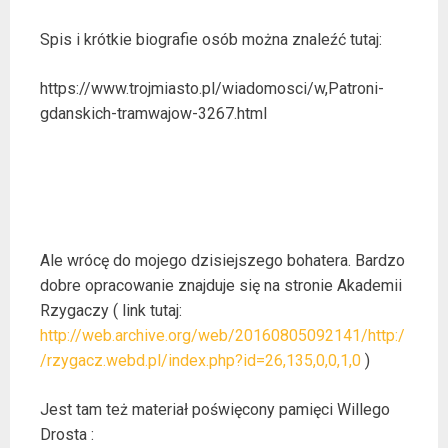
Spis i krótkie biografie osób można znaleźć tutaj:
https://www.trojmiasto.pl/wiadomosci/w,Patroni-
gdanskich-tramwajow-3267.html
Ale wrócę do mojego dzisiejszego bohatera. Bardzo
dobre opracowanie znajduje się na stronie Akademii
Rzygaczy ( link tutaj:
http://web.archive.org/web/20160805092141/http:/
/rzygacz.webd.pl/index.php?id=26,135,0,0,1,0
)
Jest tam też materiał poświęcony pamięci Willego
Drosta :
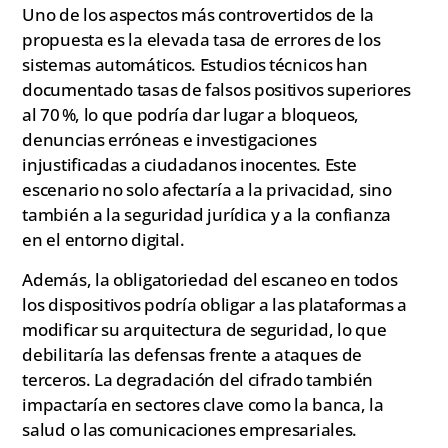
Uno de los aspectos más controvertidos de la
propuesta es la elevada tasa de errores de los
sistemas automáticos. Estudios técnicos han
documentado tasas de falsos positivos superiores
al 70 %, lo que podría dar lugar a bloqueos,
denuncias erróneas e investigaciones
injustificadas a ciudadanos inocentes. Este
escenario no solo afectaría a la privacidad, sino
también a la seguridad jurídica y a la confianza
en el entorno digital.
Además, la obligatoriedad del escaneo en todos
los dispositivos podría obligar a las plataformas a
modificar su arquitectura de seguridad, lo que
debilitaría las defensas frente a ataques de
terceros. La degradación del cifrado también
impactaría en sectores clave como la banca, la
salud o las comunicaciones empresariales.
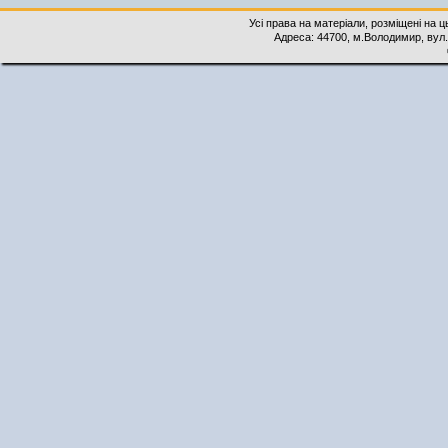
Усі права на матеріали, розміщені на 
Адреса: 44700, м.Володимир, вул. 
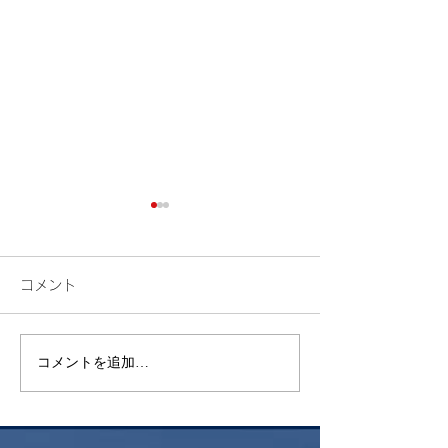
コメント
検索
花火
コメントを追加…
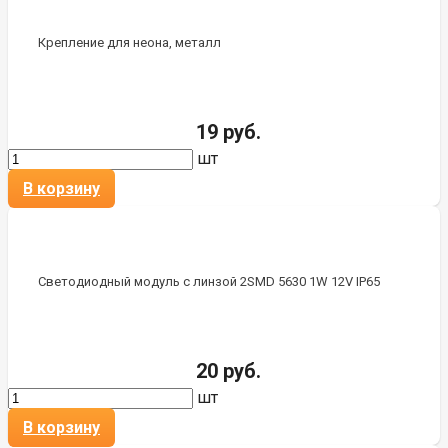
Крепление для неона, металл
19 руб.
шт
В корзину
Светодиодный модуль с линзой 2SMD 5630 1W 12V IP65
20 руб.
шт
В корзину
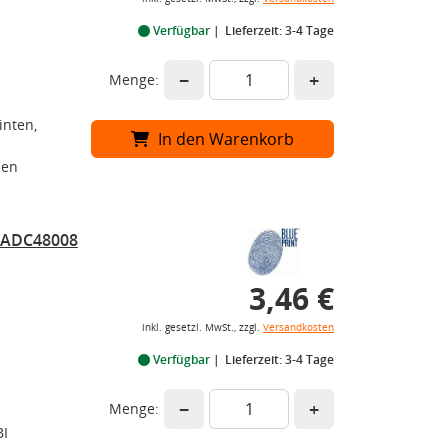
Verfügbar
Lieferzeit: 3-4 Tage
−
+
Menge:
inten,
In den Warenkorb
ben
r ADC48008
3,46 €
inkl. gesetzl. MwSt., zzgl.
Versandkosten
Verfügbar
Lieferzeit: 3-4 Tage
−
+
Menge:
BI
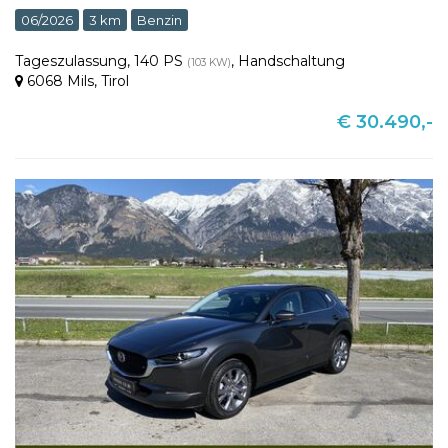
06/2026
3 km
Benzin
Tageszulassung
,
140 PS
,
Handschaltung
(103 KW)
6068 Mils
,
Tirol
€ 30.490,-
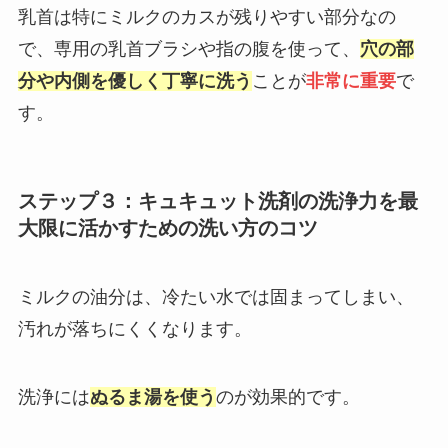
乳首は特にミルクのカスが残りやすい部分なの
で、専用の乳首ブラシや指の腹を使って、
穴の部
分や内側を優しく丁寧に洗う
ことが
非常に重要
で
す。
ステップ３：キュキュット洗剤の洗浄力を最
大限に活かすための洗い方のコツ
ミルクの油分は、冷たい水では固まってしまい、
汚れが落ちにくくなります。
洗浄には
ぬるま湯を使う
のが効果的です。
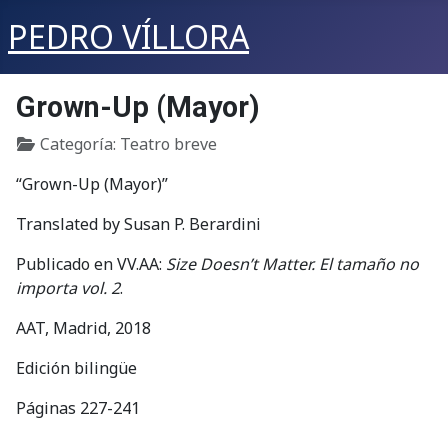
PEDRO VÍLLORA
Grown-Up (Mayor)
Detalles
Categoría:
Teatro breve
“Grown-Up (Mayor)”
Translated by Susan P. Berardini
Publicado en VV.AA:
Size Doesn’t Matter.
El tamaño no
importa vol. 2
.
AAT, Madrid, 2018
Edición bilingüe
Páginas 227-241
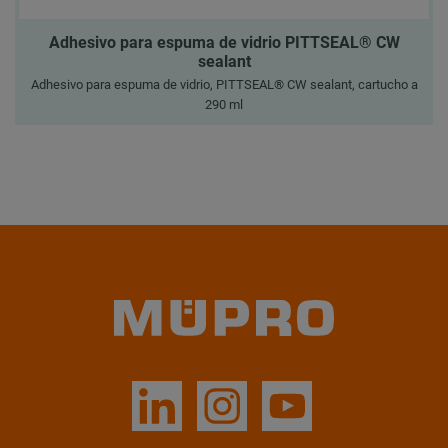
Adhesivo para espuma de vidrio PITTSEAL® CW
sealant
Adhesivo para espuma de vidrio, PITTSEAL® CW sealant, cartucho a
290 ml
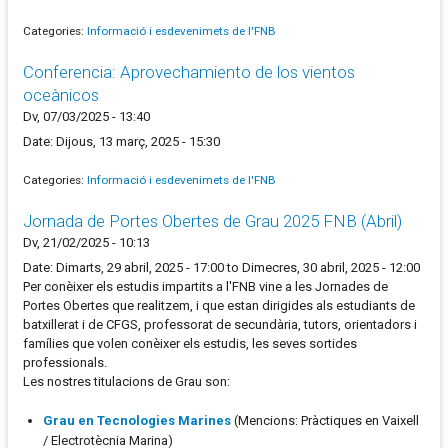
Categories:
Informació i esdevenimets de l'FNB
Conferencia: Aprovechamiento de los vientos
oceànicos
Dv, 07/03/2025 - 13:40
Date: Dijous, 13 març, 2025 - 15:30
Categories:
Informació i esdevenimets de l'FNB
Jornada de Portes Obertes de Grau 2025 FNB (Abril)
Dv, 21/02/2025 - 10:13
Date: Dimarts, 29 abril, 2025 - 17:00 to Dimecres, 30 abril, 2025 - 12:00
Per conèixer els estudis impartits a l'FNB vine a les Jornades de
Portes Obertes que realitzem, i que estan dirigides als estudiants de
batxillerat i de CFGS, professorat de secundària, tutors, orientadors i
famílies que volen conèixer els estudis, les seves sortides
professionals.
Les nostres titulacions de Grau son:
Grau en Tecnologies Marines
(Mencions: Pràctiques en Vaixell
/ Electrotècnia Marina)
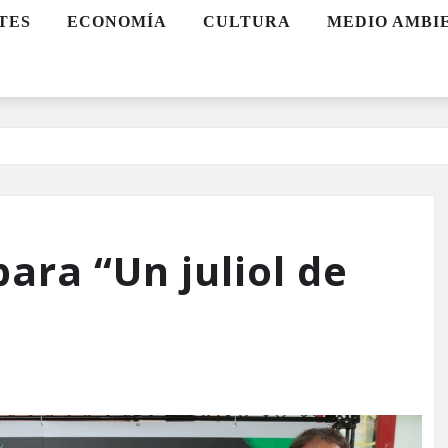
TES
ECONOMÍA
CULTURA
MEDIO AMBI
ara “Un juliol de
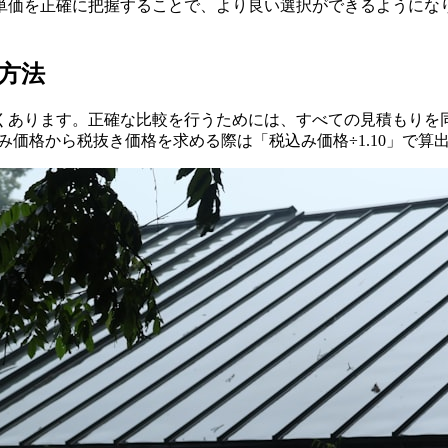
単価を正確に把握することで、より良い選択ができるようにな
方法
くあります。正確な比較を行うためには、すべての見積もりを
込み価格から税抜き価格を求める際は「税込み価格÷1.10」で算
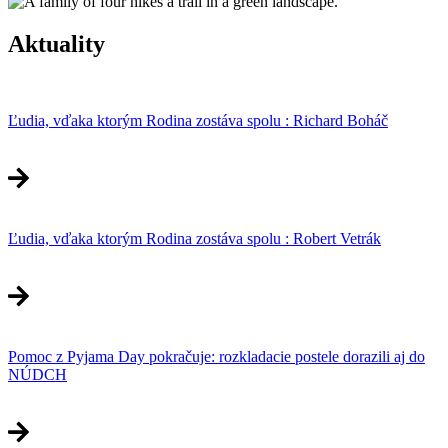
Aktuality
Ľudia, vďaka ktorým Rodina zostáva spolu : Richard Boháč
Ľudia, vďaka ktorým Rodina zostáva spolu : Robert Vetrák
Pomoc z Pyjama Day pokračuje: rozkladacie postele dorazili aj do
NÚDCH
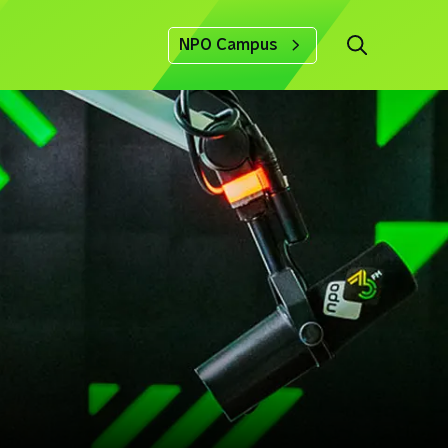
NPO Campus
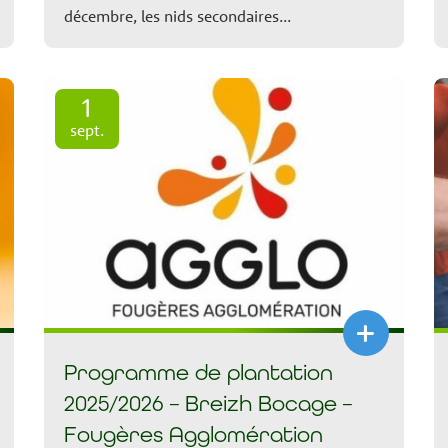
décembre, les nids secondaires...
1
sept.
+
Programme de plantation
2025/2026 – Breizh Bocage –
Fougères Agglomération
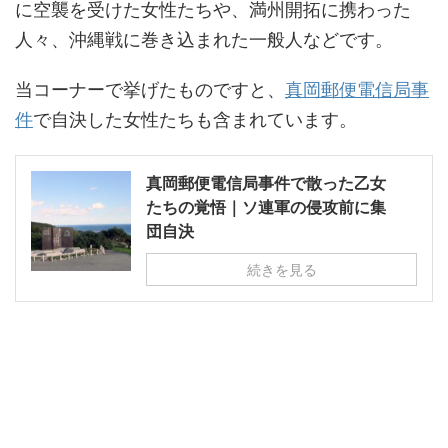
に空襲を受けた女性たちや、満州開拓に携わった
人々、沖縄戦に巻き込まれた一般人などです。
当コーナーで挙げたものですと、
真岡郵便電信局事
件
で自決した女性たちも含まれています。
真岡郵便電信局事件で散った乙女
たちの覚悟｜ソ連軍の侵攻前に集
団自決
続きを見る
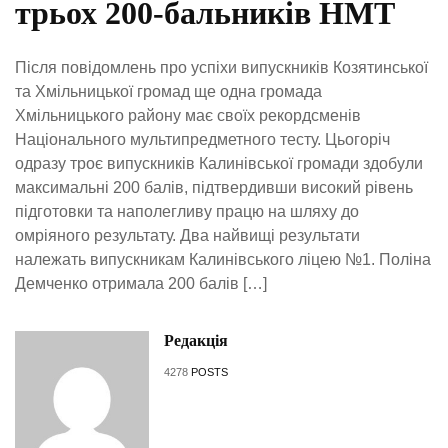
трьох 200-бальників НМТ
Після повідомлень про успіхи випускників Козятинської
та Хмільницької громад ще одна громада
Хмільницького району має своїх рекордсменів
Національного мультипредметного тесту. Цьогоріч
одразу троє випускників Калинівської громади здобули
максимальні 200 балів, підтвердивши високий рівень
підготовки та наполегливу працю на шляху до
омріяного результату. Два найвищі результати
належать випускникам Калинівського ліцею №1. Поліна
Демченко отримала 200 балів […]
Редакція
4278
POSTS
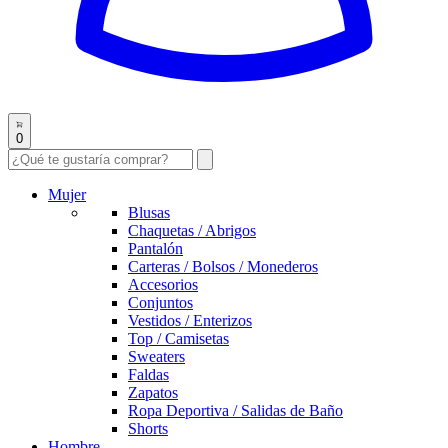
0
Mujer
Blusas
Chaquetas / Abrigos
Pantalón
Carteras / Bolsos / Monederos
Accesorios
Conjuntos
Vestidos / Enterizos
Top / Camisetas
Sweaters
Faldas
Zapatos
Ropa Deportiva / Salidas de Baño
Shorts
Hombre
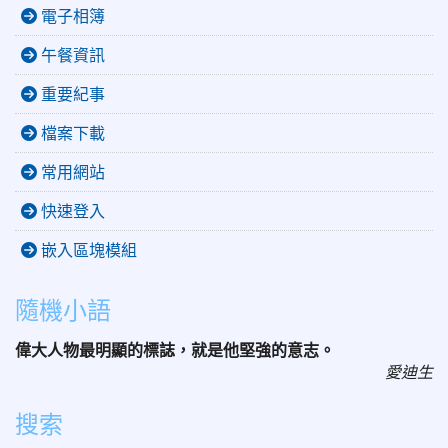
電子相簿
午餐資訊
重要紀事
檔案下載
常用網站
快速登入
嵌入區塊模組
隨機小語
偉大人物最明顯的標誌，就是他堅強的意志。
愛迪生
搜索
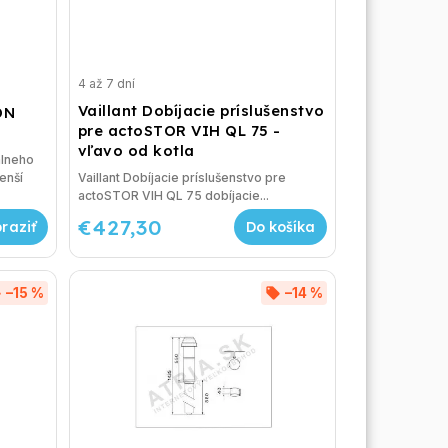
4 až 7 dní
Vaillant Dobíjacie príslušenstvo
DN
pre actoSTOR VIH QL 75 -
vľavo od kotla
álneho
enší
Vaillant Dobíjacie príslušenstvo pre
actoSTOR VIH QL 75 dobíjacie...
€427,30
Do košíka
–15 %
–14 %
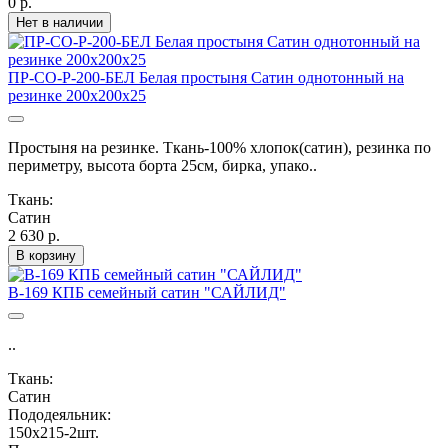
0 р.
Нет в наличии
ПР-СО-Р-200-БЕЛ Белая простыня Сатин однотонный на
резинке 200х200х25
Простыня на резинке. Ткань-100% хлопок(сатин), резинка по
периметру, высота борта 25см, бирка, упако..
Ткань:
Сатин
2 630 р.
В корзину
B-169 КПБ семейный сатин "САЙЛИД"
..
Ткань:
Сатин
Пододеяльник:
150х215-2шт.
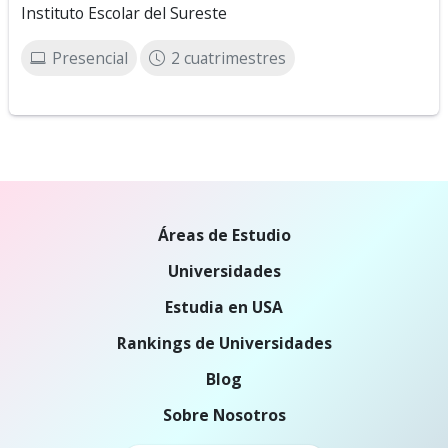
Instituto Escolar del Sureste
Presencial
2 cuatrimestres
Áreas de Estudio
Universidades
Estudia en USA
Rankings de Universidades
Blog
Sobre Nosotros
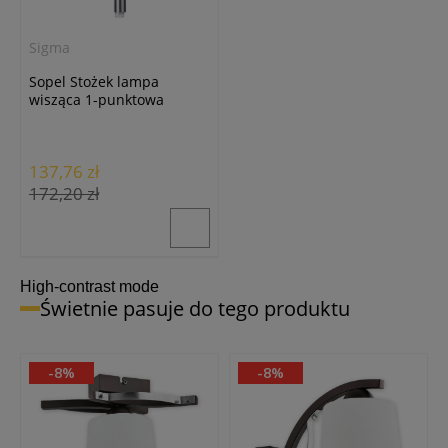
Sigma
Sopel Stożek lampa
wisząca 1-punktowa
srebrna 33153
137,76 zł
172,20 zł
High-contrast mode
Świetnie pasuje do tego produktu
-8%
-8%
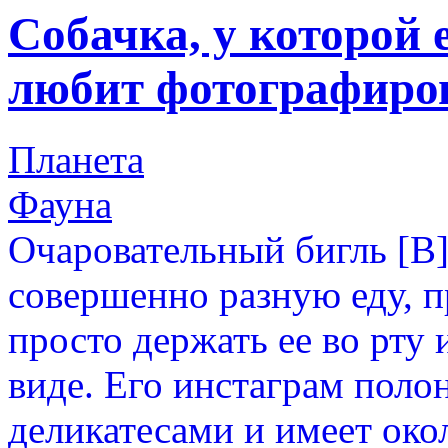
Собачка, у которой 
любит фотографиров
Планета
Фауна
Очаровательный бигль [B]
совершенно разную еду, п
просто держать ее во рту
виде. Его инстаграм пол
деликатесами и имеет око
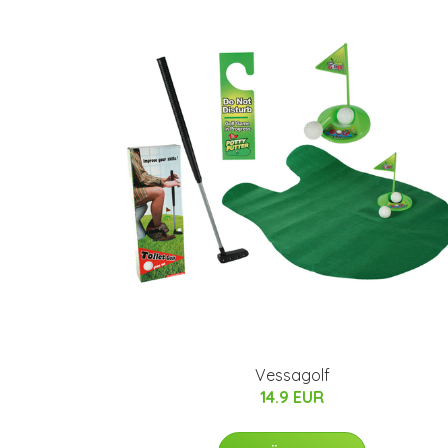
Vessagolf
14.9 EUR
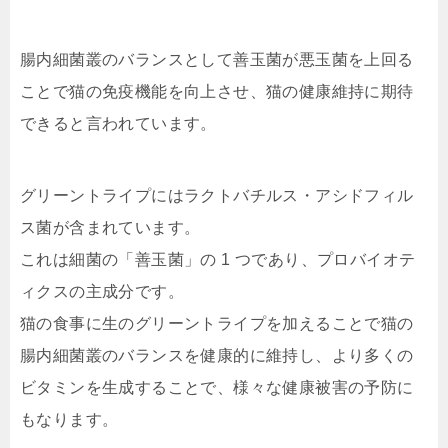
腸内細菌叢のバランスとして善玉菌が悪玉菌を上回る
ことで猫の免疫機能を向上させ、猫の健康維持に期待
できると言われています。
グリーントライプにはラクトバチルス・アシドフィル
ス菌が含まれています。
これは細菌の「善玉菌」の 1 つであり、プロバイオテ
ィクスの主成分です。
猫の食事に生のグリーントライプを加えることで猫の
腸内細菌叢のバランスを健康的に維持し、より多くの
ビタミンを生成することで、様々な健康被害の予防に
もなります。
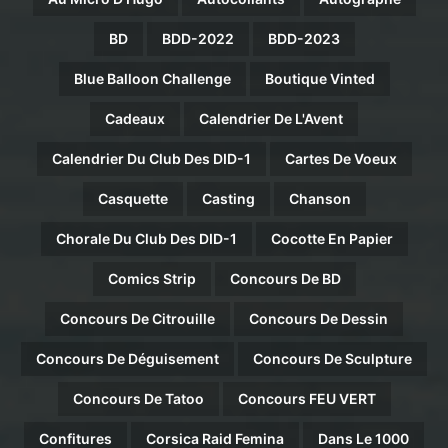
BD
BDD-2022
BDD-2023
Blue Balloon Challenge
Boutique Vinted
Cadeaux
Calendrier De L'Avent
Calendrier Du Club Des DID-1
Cartes De Voeux
Casquette
Casting
Chanson
Chorale Du Club Des DID-1
Cocotte En Papier
Comics Strip
Concours De BD
Concours De Citrouille
Concours De Dessin
Concours De Déguisement
Concours De Sculpture
Concours De Tatoo
Concours FEU VERT
Confitures
Corsica Raid Femina
Dans Le 1000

----------

What is expected: An exact copy is needed. It runs from the line above containing "2 cuatrimestres" down to the line containing "просто держать ее во рту", both included, with no pictures.

Output of the task:
2 cuatrimestres
Áreas de Estudio
Universidades
Estudia en USA
Rankings de Universidades
Blog
Sobre Nosotros
Sigma
Sopel Stożek lampa
wisząca 1-punktowa
srebrna 33153
137,76 zł
172,20 zł
High-contrast mode
Świetnie pasuje do tego produktu
-8%
-8%
Собачка, у которой 
любит фотографиров
Планета
Фауна
Очаровательный бигль [B]
совершенно разную еду, п
просто держать ее во рту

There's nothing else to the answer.